PED=(%change in QD)/(%change in P) Suppose, initial QD=1000 and %change in QD= -13% = -0.13 and initial P=10 and %change in P= 14% = 0.14 Therfore, absolute value of PED = .13/.14 < 1, which implies the demand is inelastic at that particular point. Since it is inelastic at that particular point, so the total revenue(TR) must increase. Initial TR=1000*10=10000 Final TR=1000(1-.13)*10(1+.14)= 9918. (Means the TR decreased when price is increased) Here the total revenue decreases. (Kindly rectify me if I am wrong anywhere) If all my above steps were correct, how can the statement be justified which states, that an inelastic demand curve will have incerased TR when price is increased.
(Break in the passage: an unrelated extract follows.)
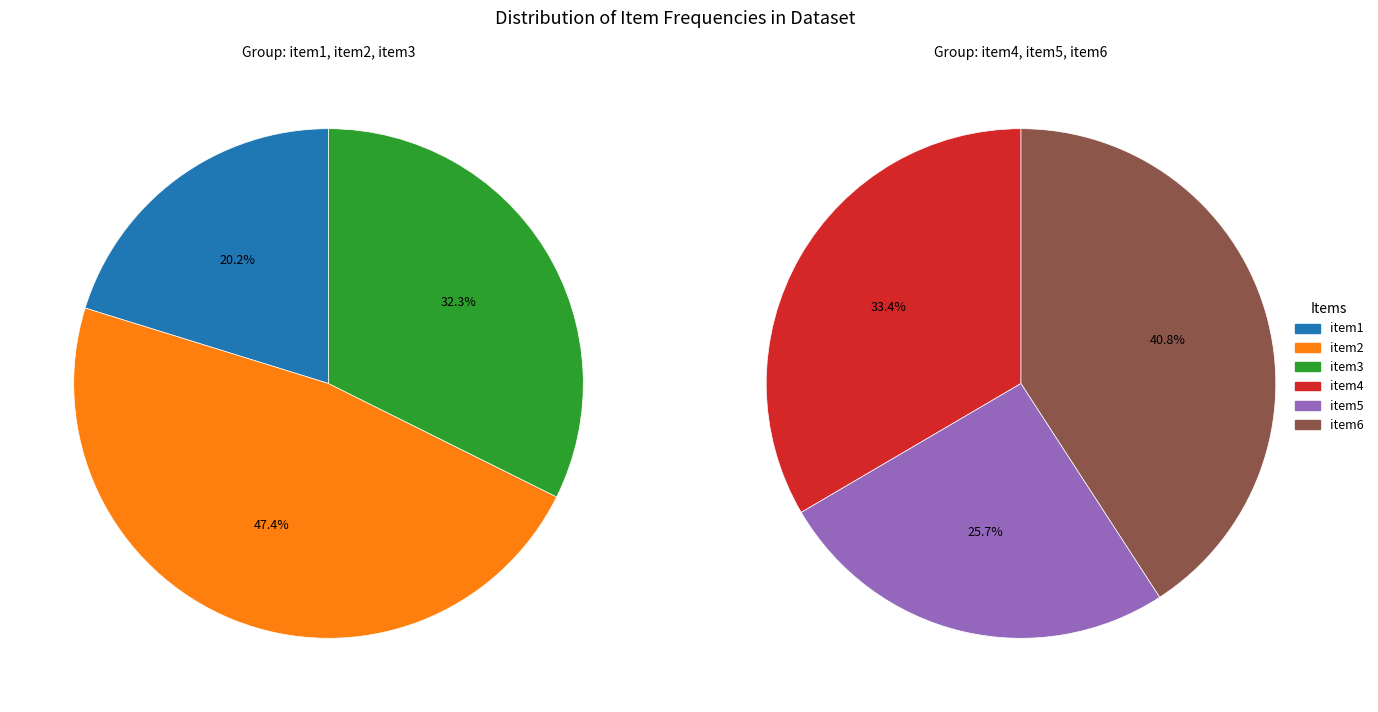

Does item6 represent more than half of the total?

No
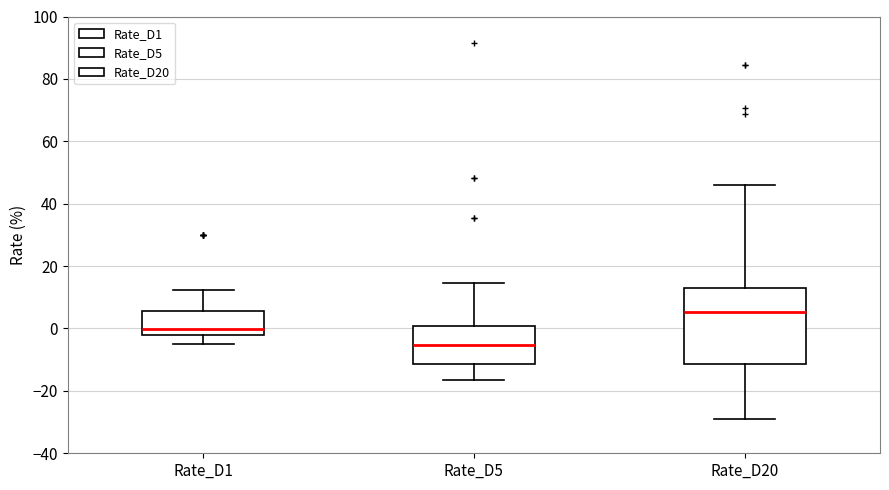

Where does the lower whisker of the box for Rate_D5 end on the y-axis? The values are not printed on the chart, so give them approximately, as read against the axis.

-16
All your figures are right, but the above statement is where you've got mixed up a little. You are saying that for a price inelastic good, if you drop the price total revenue should increase, it's actually the other way around! Take an extreme example, a good with a price elasticity of 0. In other words, it doesn't matter what I change the price to, quantity demanded will stay exactly the same. In this instance it's clear to see that if I drop my price, my total revenue must decrease, because I'm selling the same quantity at a lower price. This holds true for all price inelastic goods.
Yes, if demand is inelastic, then a given percentage decrease in price will lead to a smaller percentage increase in quantity and so total revenue (= price x quantity) will fall.
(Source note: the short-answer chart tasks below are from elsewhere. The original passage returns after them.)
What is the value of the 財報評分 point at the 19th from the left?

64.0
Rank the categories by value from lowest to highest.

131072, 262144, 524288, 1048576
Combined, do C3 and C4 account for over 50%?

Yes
I don't think I understand the answer to this question. I thought that if PED < 1 then as P decreases, TR will decrease and as P increases, TR will increase. Hasn't P increased in the example given?
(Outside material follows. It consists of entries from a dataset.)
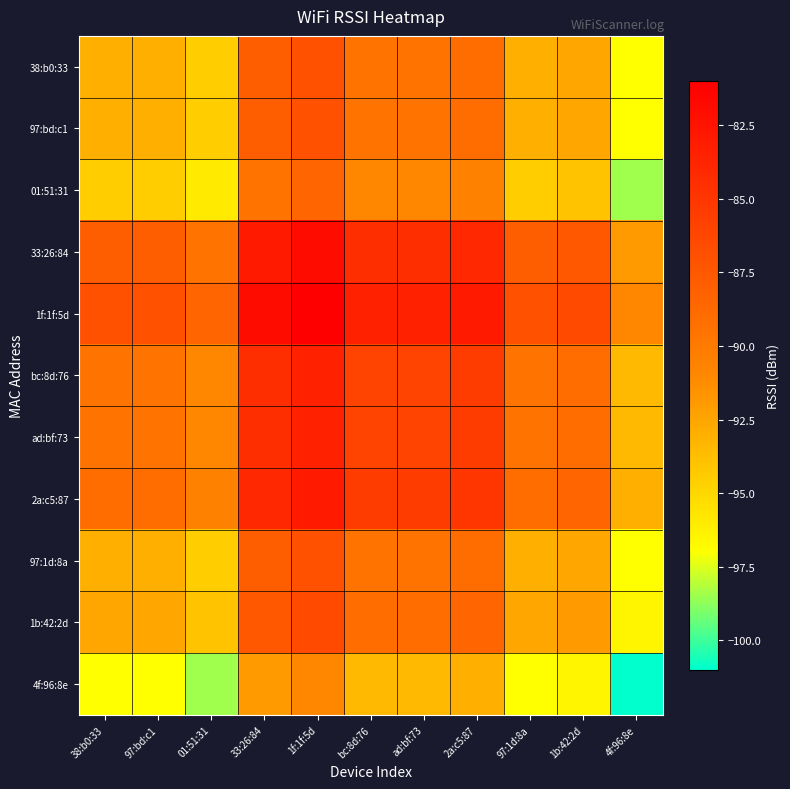

What is the difference between the highest and lowest values at 97:1d:8a?

10.0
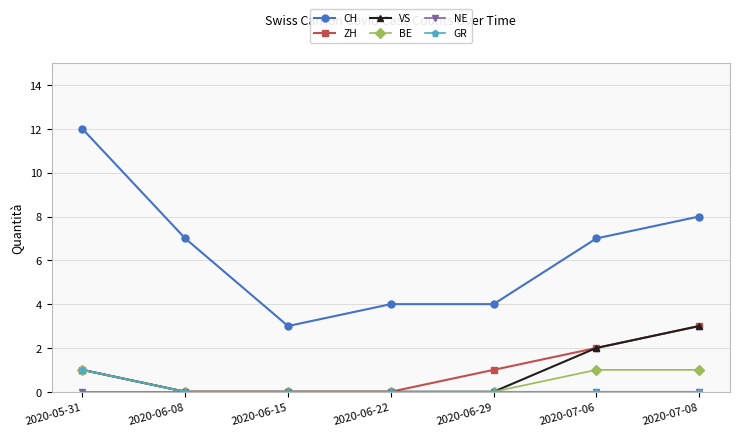

What is the maximum value shown in the chart?

12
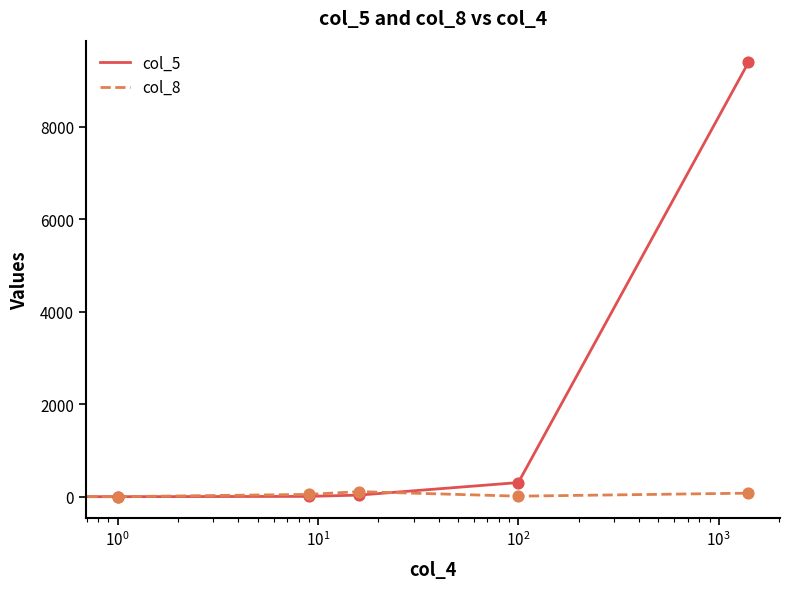

Which series has the widest spread of values?

col_5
For an inelastic demand curve, a fall in price would result in a smaller % rise in quantity demand. Hence TR will fall. Similarly, for an inelastic demand curve, a rise in price will result in a smaller fall in QD and hence the TR will also rise. There is also formula which show that same result.
I understand the theory but I don't understand in relation to the example given. Hasn't P increased in the example given? I thought P had increased by 14%.
TR = P*Q Differentiating this partially with respect to Q gives: dTR/dQ = P*1 + dP/dQ * Q So, remembering that MR is the derivative of TR and dividing each term on the right-hand side by P gives: MR = P*(1 + dP/dQ * P/Q) = P*(1+1/e) where e = price elasticity of demand. So, from this you can see that if -1 < e < 0 (inelastic demand), then MR < 0, ie an increase in Q resulting from a fall in P will result in a fall in TR. Conversely, if e < -1 (elastic demand), then MR > 0, ie an increase in Q resulting from a fall in P will result in a rise in TR. However, this mathematical result (based on derivatives) applies only to small changes in P and hence Q. If the percentage changes in P and Q are very similar (ie demand is only "slightly inelastic") and quite large, as in the original example, then the above mathematical result won't always apply. For example, if P increases by 1.4% and Q decreases by 1.3%, ie small changes, then: TR = 10.14 * 987 = 10,000.18 > 10,000 so it does hold. If, however, P increases by 14% and Q decreases by 13%, ie "large" changes (as per the original example) then: TR = 11.4 * 870 = 9918 < 10,000 So, if asked in the exam, we will always say that inelastic demand means that a fall in P leads to a smaller percentage rise in Q and so (intuitively) it leads to a fall in TR = P * Q. However, in the real world, it's not always that straightforward.